Description
This book provides a synopsis of the original patterns of settlement and migration for the United States. Mr. Bockstruck discusses each of the 50 states; however, his emphasis is on the states and territories that were established between the colonial period and the middle of the 19th century. For each state the author examines pioneers’ places of origin, reasons for settlement, specific places of settlement in America, names of pioneering families, migrations within and between states, and more. Equally important, throughout the volume he names the key sources for further research.
The study of migration is inextricably intertwined with family history. By combining a knowledge of history and geography, therefore, the family historian can extend the family pedigree across the country. Every detail represents a potential clue to an elusive ancestor, from the name of a shipping line, port of embarkation, and clusters of fellow passengers, to the nature of soil available to the colonist, church membership, and status of roadways.
Some members of the family may not have ventured away from the ancestral home. Others went westward but did not continue as far as some of their kinfolk. They may have generated the records further inland that would enable you to bridge an ancestral geographical gap. Finding earlier places of residence could help you determine the place of nativity of an ancestor. Following such paths could also help you locate relatives who remained in the East or dropped off earlier along the migration route, and as a result, aid in the identification of the immigrant or colonist who founded the family in the New World and perhaps the ancestral home in the Old World as well.
The study of migration/immigration follows several principles. First, a family historian must understand the local history of his or her ancestral homes. For example, as late as 1950, the state possessing the greatest percentage of residents of British descent was Utah. Why? Utah was settled by Mormons, and this relatively new religious group was mostly composed of New England Puritan stock. Moreover, that church’s first missionary efforts abroad were conducted in the British Isles, and those converts joined them in Utah.
Secondly, migrations are also tied to similar climatic belts. Colonists and immigrants often sought out lands that were capable of growing the crops with which they were familiar, as in the case of Scandinavian settlements in Minnesota and the Dakotas.
Thirdly, migration rests upon forces that draw immigrants to a new home. It may also apply to those forces that drove them away from their home. In some instances both aspects may apply. For instance, more than 150,000 natives of Virginia were living in the states of the Old Northwest Territory in 1850—an area accessible to them and possessing terrain with which they were familiar.

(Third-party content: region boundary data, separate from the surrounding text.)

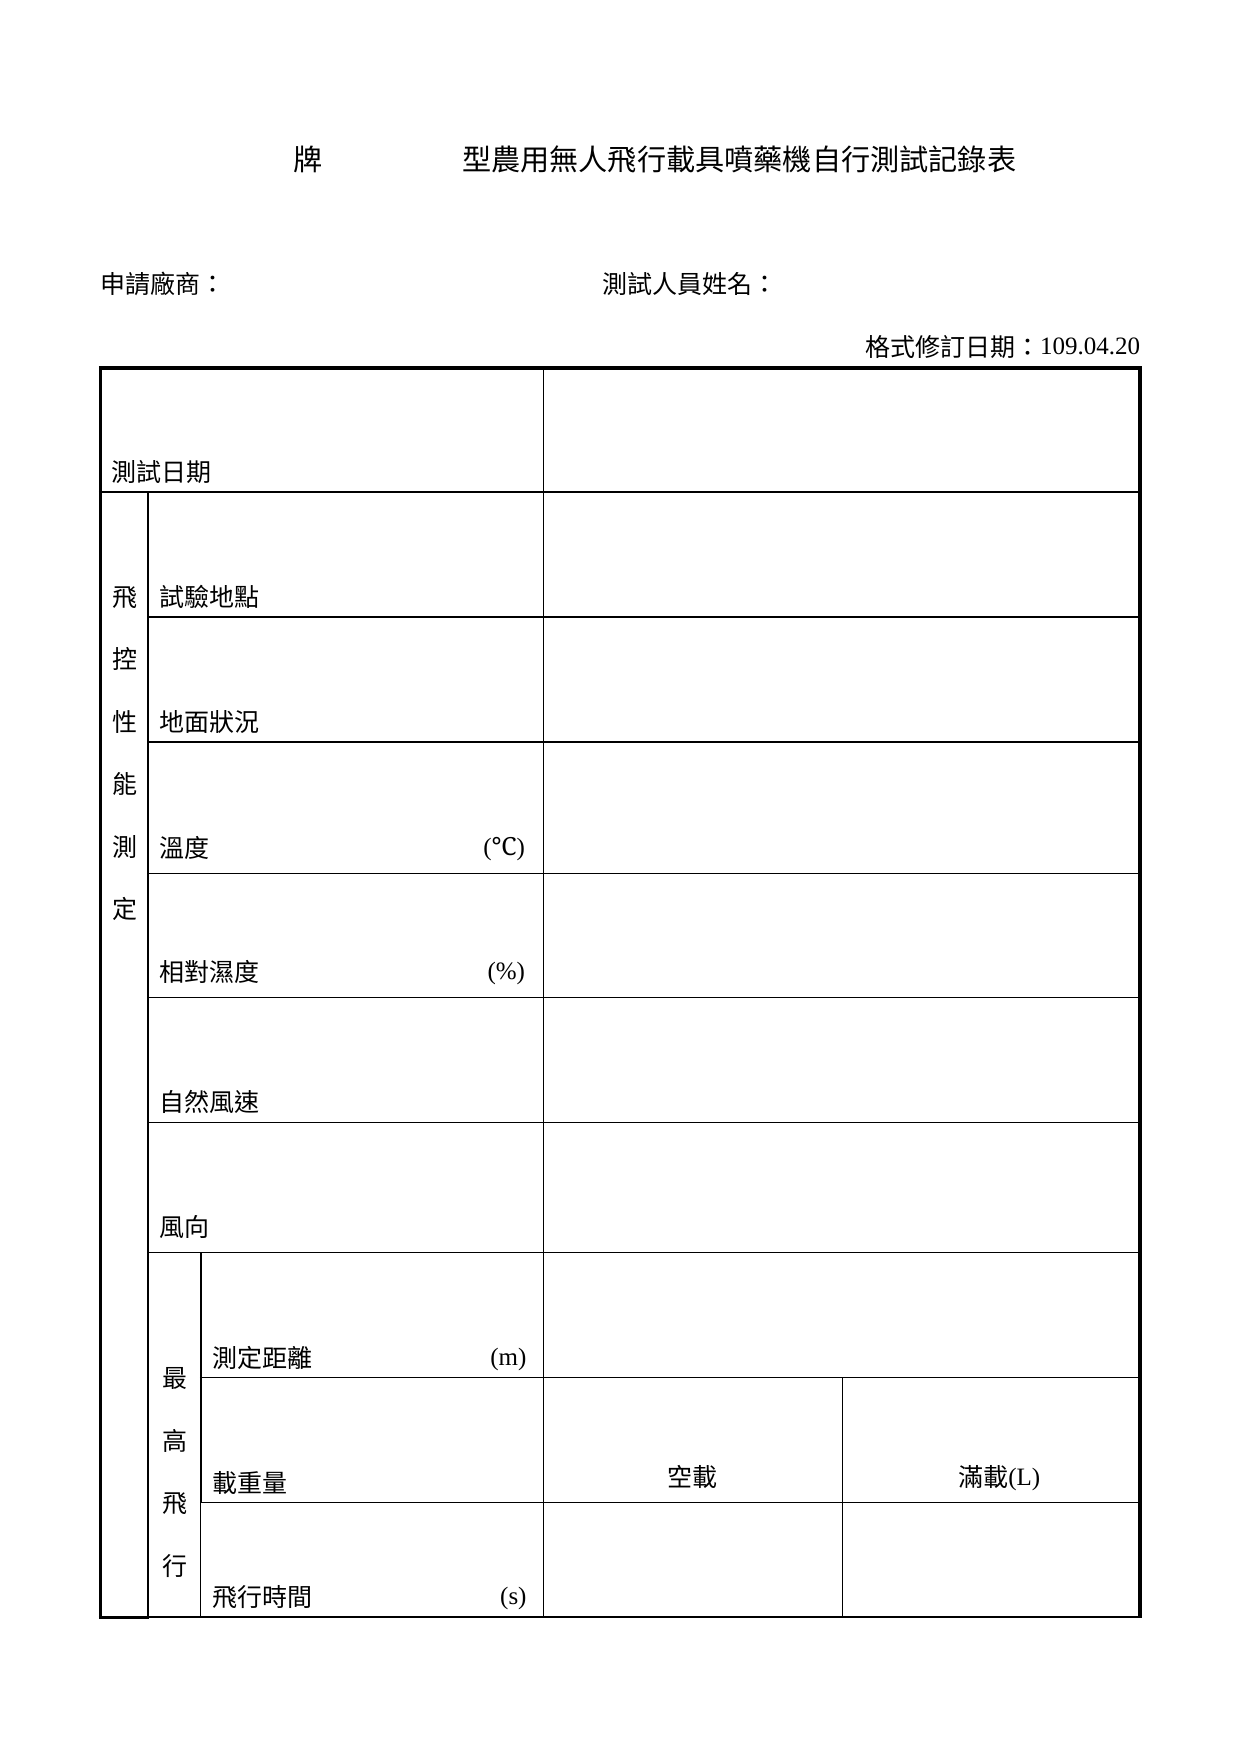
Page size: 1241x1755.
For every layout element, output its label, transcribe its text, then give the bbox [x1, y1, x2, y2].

table_cell [544, 874, 1138, 997]
text 牌 型農用無人飛行載具噴藥機自行測試記錄表 [100, 116, 1134, 179]
table_cell 風向 [149, 1123, 543, 1252]
table_cell 溫度 (℃) [149, 743, 543, 873]
text 申請廠商： 測試人員姓名： [100, 241, 1140, 304]
table_cell [544, 1503, 842, 1616]
table_header 測試日期 [102, 370, 543, 491]
table_cell 地面狀況 [149, 618, 543, 741]
table_cell [544, 1123, 1138, 1252]
table_cell [544, 618, 1138, 741]
table_cell 最高飛行速度 [149, 1253, 200, 1616]
table_cell [544, 493, 1138, 616]
table_cell 飛行時間 (s) [201, 1503, 543, 1616]
table_header [544, 370, 1138, 491]
table_cell 載重量 [202, 1378, 543, 1502]
table_cell 飛控性能測定 [102, 493, 147, 1616]
table_cell 自然風速 [149, 998, 543, 1122]
table_cell 滿載(L) [843, 1378, 1138, 1502]
table_cell 相對濕度 (%) [149, 874, 543, 997]
text 格式修訂日期：109.04.20 [100, 304, 1140, 366]
table_cell 空載 [544, 1378, 842, 1502]
table_cell [544, 998, 1138, 1122]
table_cell 試驗地點 [149, 493, 543, 616]
table_cell [544, 1253, 1138, 1377]
table_cell [544, 743, 1138, 873]
table_cell 測定距離 (m) [202, 1253, 543, 1377]
table_cell [843, 1503, 1138, 1616]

Still other factors impinging on migration and settlement include available modes of transportation; religious preference or ethnicity; economic factors such as famines and floods; and foreign wars, revolutions, and other aspects of statecraft. Bockstruck contrasts colonial migrations, for example, with those following American Independence. During the colonial period, individuals and groups moved from the southern colonies to the northern colonies, and vice versa. Until the 1750s, colonists utilized sailing ships as the primary mode of transportation between colonies. They did not move from the East to the West until after the French and Indian War, when the Braddock and Forbes roads were built to enable the military forces to go into the interior to challenge the French in the Ohio River Valley. Such roads were necessary to move heavy military equipment to the war front.
American Settlements and Migrations is arranged by region and thereunder by state. Each chapter outlines not only the events, persons, and forces that contributed to a state’s settlement but also offers untold clues to the reader’s own ancestors. Might an 18th-century South Carolina forebear have been part of the British expulsion of the French from Nova Scotia? Was your Welsh ancestor part of the Pennsylvania migration to work in the Knoxville, Tennessee mining industry? Your Irish Famine-era ancestor was living in Boston in 1860, but is the gap in his genealogy attributable to the fact that he might have entered North America through the Canadian Port of St. John, Newfoundland? These are just some of hundreds of possibilities Mr. Bockstruck gets you to consider. His new primer may be just the clue finder you have been looking for.